Congolese Warlord on Trial for Using Child Soldiers
The case is the first for the ICC at The Hague in the Netherlands, and the first international criminal prosecution to focus solely on child soldiers, according to human rights groups.
Lubanga showed no emotion as his lawyer said he pleaded not guilty to sending children under age 15 to fight in the armed wing of his Union of Congolese Patriots political party in 2002-03, reported the Associated Press.
Lubanga, 48, says he was trying to keep foreign fighters from taking Congo’s vast mineral reserves from the eastern Ituri region.
Prosecutor Luis Moreno-Ocampo said he would seek a sentence “close to the maximum” of 30 years, according to the BBC.
Lubanga’s trial is a defining moment both in the history of Congo’s internal armed conflict and in the ICC’s history, laying legal precedents for future trials. The ICC officially opened in 2002 as the first permanent war crimes court.
Lubanga was arrested in early 2006, and his trial was initially set for June 23, 2008. But a dispute over the use of classified information delayed the proceedings.
The United Nations gave the prosecution information that could have helped prove Lubanga’s innocence, but the prosecutor did not share the information with the defense, believing it was classified.
ICC judges then ruled that the prosecution was obligated to share any evidence that may benefit Lubanga. A new trial date was set for Jan. 26.
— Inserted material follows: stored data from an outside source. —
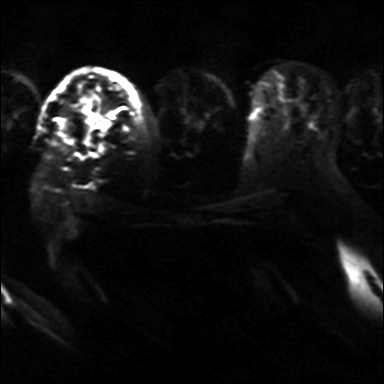
Breast MRI, one axial slice. Diffusion-weighted series; image 2 of 4 stored at this slice position (different b-values; order by instance number). 3 T. 4 mm slice thickness. 384 × 384 image matrix. Female patient.
Outlined on this slice (manually delineated by an expert):
- tumour on diffusion-weighted imaging: bounding box (x1, y1, x2, y2) in pixels: (79, 105, 111, 151)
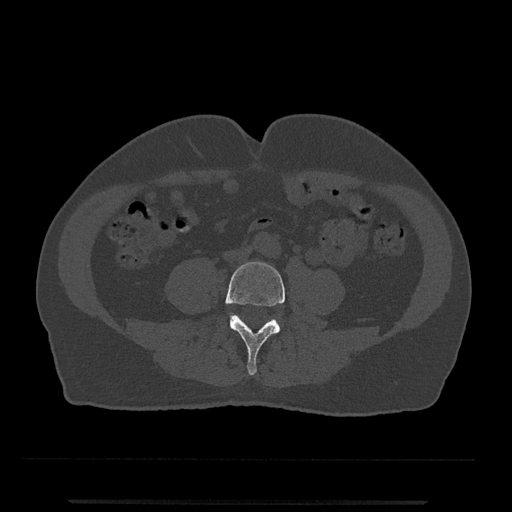
CT including the spine, one axial slice. Position 129 of 797 along the scan axis. Bone window (W 1800 / L 400 HU). 0.5 mm slice thickness. 512 × 512 image matrix, field of view 419 × 419 mm. Patient: male, 63 years. From the clinical record (not read from this slice): primary cancer: prostate.
Outlined on this slice (semi-automatically segmented with operator editing):
- L4 vertebra: bounding box (x1, y1, x2, y2) in pixels: (225, 261, 285, 375)
- L5 vertebra: (279, 325, 280, 331)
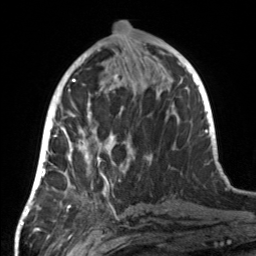
Breast MRI, one axial slice. Position 59 of 160 along the scan axis. Cropped to one breast. Dynamic contrast-enhanced series, time point 2 of 7 at this slice position (early post-contrast). 3 T. TE 1.7 ms, TR 4.6 ms. 1 mm slice thickness. 256 × 256 image matrix, field of view 160 × 160 mm. Female patient.
Annotated regions visible in this slice (semi-automatically segmented with operator editing):
- enhancing-tissue mask used for the functional tumour volume (all voxels passing the contrast-enhancement thresholds inside the analysis volume; usually the tumour): bounding box <55,107,131,190> (left, top, right, bottom; pixels)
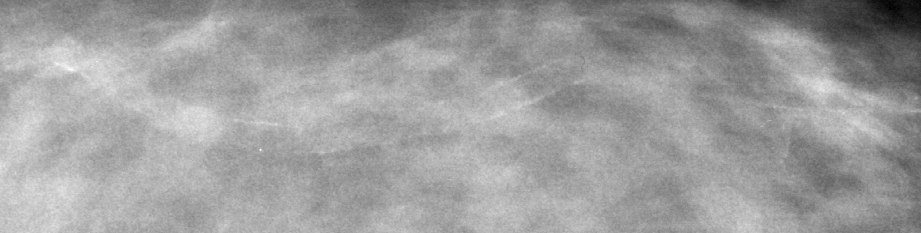
Region of interest cut from a scanned film mammogram (one marked finding); left breast; CC view; BI-RADS breast density category 2 (scale 1–4).
Finding: calcifications, morphology vascular; BI-RADS assessment category 2; benign without callback (not worked up further).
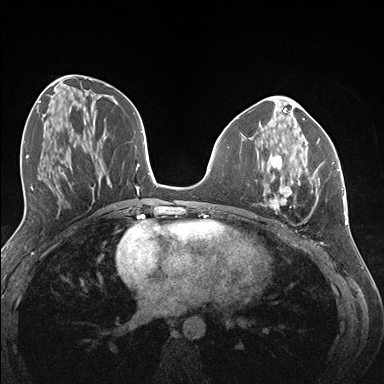
Breast MRI (dynamic contrast-enhanced), one axial slice; slice 62 of 176 in the series (ordered by position); dynamic contrast-enhanced series, time point 2 of 7 at this slice position (early post-contrast); 1.5 T; TE 1.5 ms, TR 4.1 ms; 384 × 384 image matrix. Female patient.
Outlined on this slice (semi-automatically segmented with operator editing):
- enhancing-tissue mask used for the functional tumour volume (all voxels passing the contrast-enhancement thresholds inside the analysis volume; usually the tumour): bounding box (x1, y1, x2, y2) in pixels: (264, 141, 335, 210)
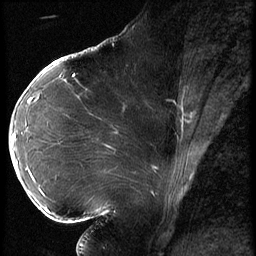
Breast MRI (dynamic contrast-enhanced), one sagittal slice. Slice 32 of 62 in the series (ordered by position). 3 images stored at this slice position (order not interpretable as contrast timing). 1.5 T. TE 4.2 ms, TR 9 ms. 256 × 256 image matrix, field of view 180 × 180 mm. Patient: female, 43 years. From the clinical record (not read from this slice): setting: breast cancer imaged before/during neoadjuvant chemotherapy; receptor status: HER2-positive.
Outlined on this slice (semi-automatic segmentation, software-assisted and operator-edited):
- analysis volume of interest (the breast-tissue region the enhancement analysis was run in; not a lesion): bounding box [x1, y1, x2, y2] px = [10, 90, 82, 203]
- tumour enhancement mask (voxels above the 140 % enhancement threshold inside the analysis volume of interest): [14, 134, 17, 163]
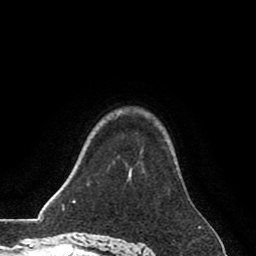
Breast MRI (dynamic contrast-enhanced), one axial slice; cropped to one breast; dynamic contrast-enhanced series, time point 2 of 8 at this slice position (early post-contrast); 1.5 T; TE 2.6 ms, TR 5.6 ms; 2 mm slice thickness; 256 × 256 image matrix. Female patient.
Outlined on this slice (semi-automatic segmentation, software-assisted and operator-edited):
- enhancing-tissue mask used for the functional tumour volume (all voxels passing the contrast-enhancement thresholds inside the analysis volume; usually the tumour): bounding box [x1, y1, x2, y2] px = [126, 180, 128, 182]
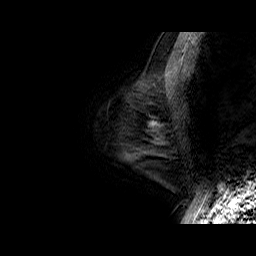
Breast MRI (dynamic contrast-enhanced), one sagittal slice. Slice 12 of 50 in the series (ordered by position). Dynamic contrast-enhanced series, time point 2 of 6 at this slice position (early post-contrast). 1.5 T. TE 6.5 ms, TR 32.9 ms. 4 mm slice thickness. 256 × 256 image matrix, field of view 200 × 200 mm. Female patient. From the clinical record (not read from this slice): setting: breast cancer imaged before/during neoadjuvant chemotherapy; receptor status: HR-positive, HER2-negative.
Structures marked on this image (semi-automatically segmented with operator editing):
- analysis volume of interest (the breast-tissue region the enhancement analysis was run in; not a lesion): bounding box [x1, y1, x2, y2] px = [138, 75, 179, 146]
- tumour enhancement mask (voxels above the 100 % enhancement threshold inside the analysis volume of interest): [150, 123, 157, 127]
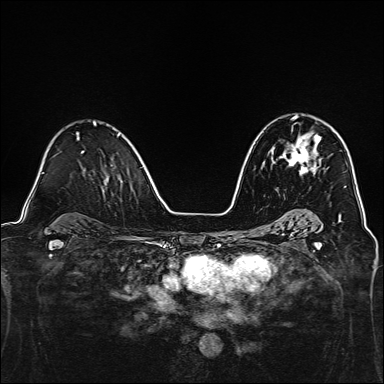
Breast MRI, one axial slice; slice 88 of 160 in the series (ordered by position); dynamic contrast-enhanced series, time point 2 of 7 at this slice position (early post-contrast); 1.5 T; TE 2.4 ms, TR 5.2 ms; 1 mm slice thickness; 384 × 384 image matrix, field of view 300 × 300 mm. Female patient.
Outlined on this slice (semi-automatic segmentation, software-assisted and operator-edited):
- enhancing-tissue mask used for the functional tumour volume (all voxels passing the contrast-enhancement thresholds inside the analysis volume; usually the tumour): box from (x=279, y=115) to (x=321, y=175) px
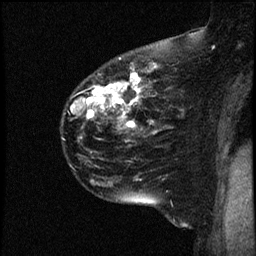
Breast MRI (dynamic contrast-enhanced), one sagittal slice; slice 35 of 44 in the series (ordered by position); dynamic contrast-enhanced study with each time point stored as its own series, time point 2 of 4 at this slice position (early post-contrast, ordered by acquisition time); 1.5 T; TE 4.2 ms, TR 17.7 ms; 2 mm slice thickness; 256 × 256 image matrix. Female patient, age 52 years. From the clinical record (not read from this slice): setting: breast cancer imaged before/during neoadjuvant chemotherapy; receptor status: HR-positive, HER2-negative.
Structures marked on this image (semi-automatically segmented with operator editing):
- analysis volume of interest (the breast-tissue region the enhancement analysis was run in; not a lesion): bounding box [x1, y1, x2, y2] px = [61, 48, 163, 147]
- tumour enhancement mask (voxels above the 100 % enhancement threshold inside the analysis volume of interest): [71, 58, 154, 128]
The court’s delays and the cumbersome evidence-gathering process raised questions about the ICC’s efficiency and effectiveness, though analysts say there are no shortcuts in navigating international criminal trials like Lubanga’s.
“There have been delays in the Lubanga trial that have come about as a result of the court leaning over backwards to protect Lubanga’s rights,” said David Scheffer, director of the Center for International Human Rights at the Northwestern University School of Law. According to Scheffer, prosecutors in war crimes tribunals often receive classified information from governments or organizations called “lead evidence” that is inadmissible in court but that prosecutors can use to gather other evidence for trial, pointing them in the right direction.
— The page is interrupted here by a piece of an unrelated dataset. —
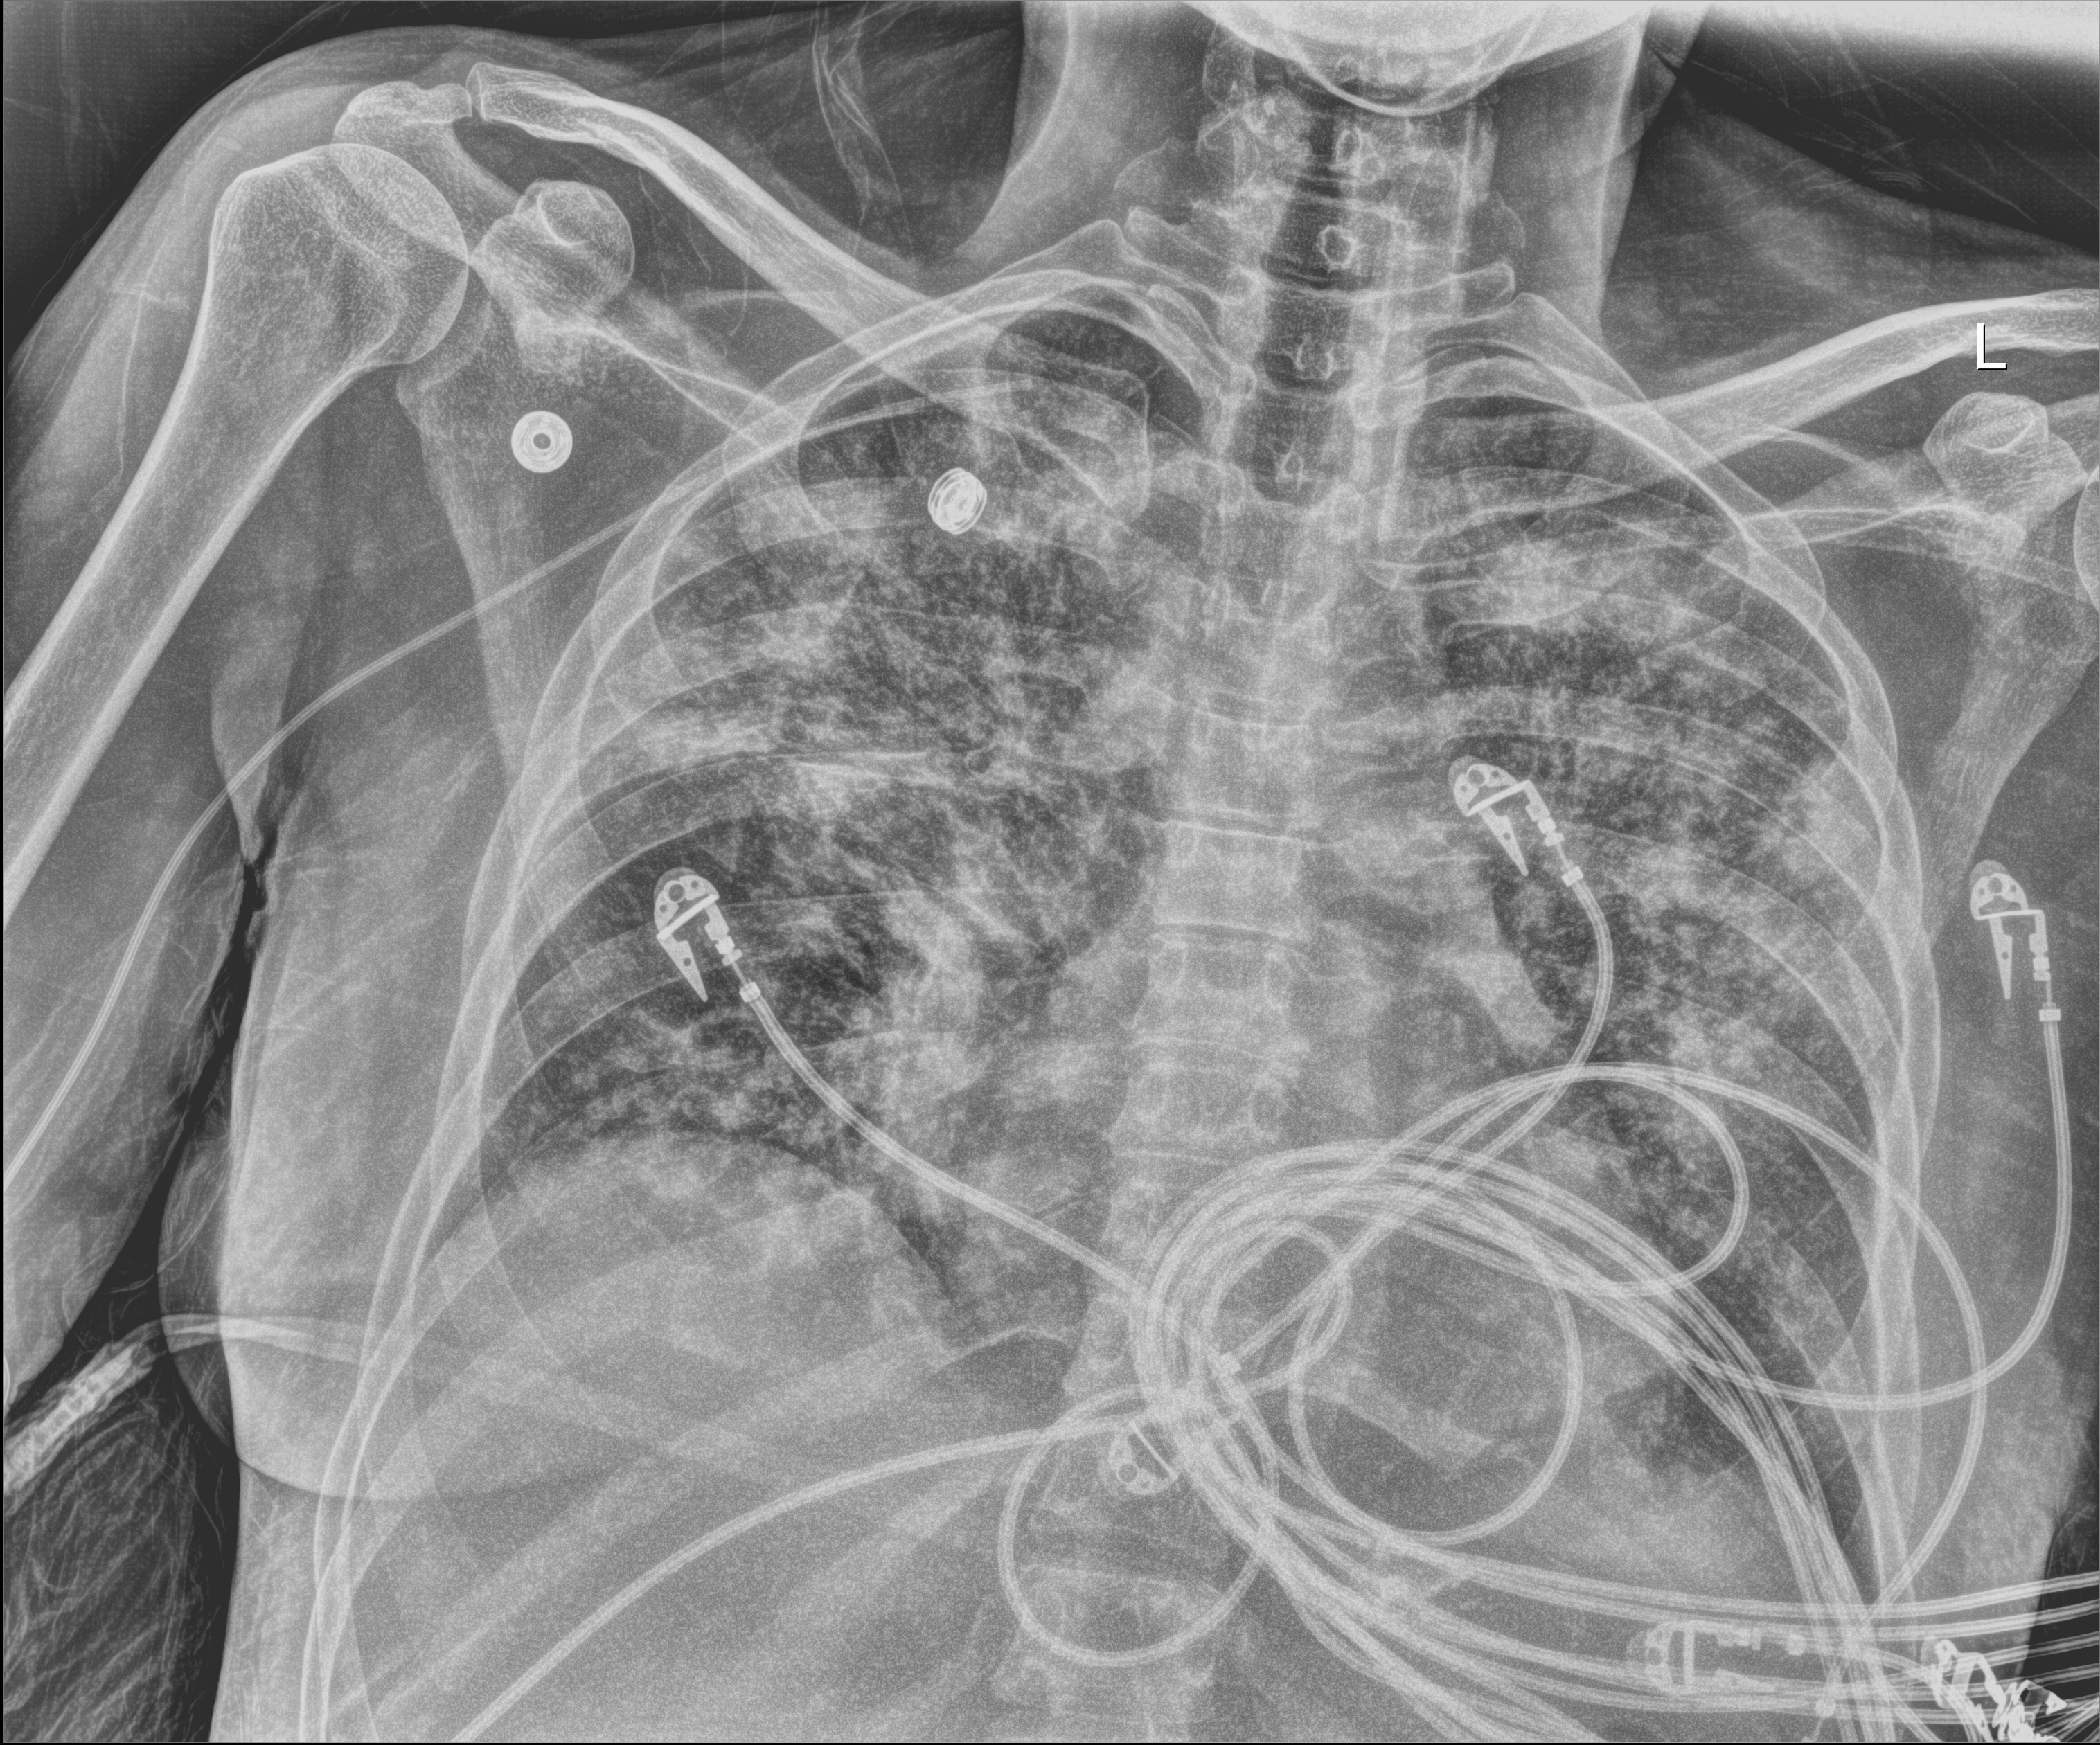
Portable chest radiograph, anteroposterior (AP) projection. Female patient hospitalised with COVID-19, age 18–59 years.
From the hospital-stay record, not from the radiograph (when in the stay this image was taken is not recorded):
- admitted to intensive care during this hospital stay: yes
Scheffer said he believes speed bumps such as delays over the U.N. information are natural in a young institution like the ICC. “The delay is fodder to a lot of critics who think the justice is too slow and wonder why the trial hasn’t been jump-started,” Scheffer said. “But often these first trials trigger a lot of new issues … and the defense throws a lot of things at the judges to see if they stick, because there’s no precedent for it,” he said.
Richard Dicker, director for International Justice at Human Rights Watch, said other hurdles come into play in war crimes trials. “Investigating widespread, systematic crimes in the context of ongoing armed conflicts — many of which unfold in very remote regions with little infrastructure and transport — is very difficult,” he said.
Witness intimidation and prolonged instability also appeared to be obstacles to the Lubanga investigation because the militia leader still has strong pockets of support in the Ituri region that could have led to the spread of misinformation about the case, said Dicker.
Lubanga’s supporters capitalized on the pre-trial complications last year, when the court considered halting the trial and releasing Lubanga, to spread rumors intended to frighten his former victims and their families, he said.
Dicker said the ICC’s success will depend ultimately on how the information released during the trial is conveyed to the communities affected by the alleged crimes.
ICC public information and outreach coordinator Paul Madidi is organizing the court’s efforts to ensure people in Ituri can follow Lubanga’s case, but he said he has run into some obstacles, including the underlying ethnic tensions shading people’s perceptions of the case in the region.
“There are a lot of people who still support Thomas Lubanga,” Madidi said. “And we have some difficulty in keeping up dialogue with these people.”
Madidi and his team have tried to improve their communication network in Ituri’s communities, including arranging for a large screen TV to be put up in a main gathering area in Bunia, Ituri’s capital, so people can watch the trial live. Several Congolese journalists will attend the trial and run radio reports through the national broadcaster.
“We’ll also organize some meetings with people who have questions about the trial,” Madidi said. “We have to continue to talk and bring views and good information to the people.”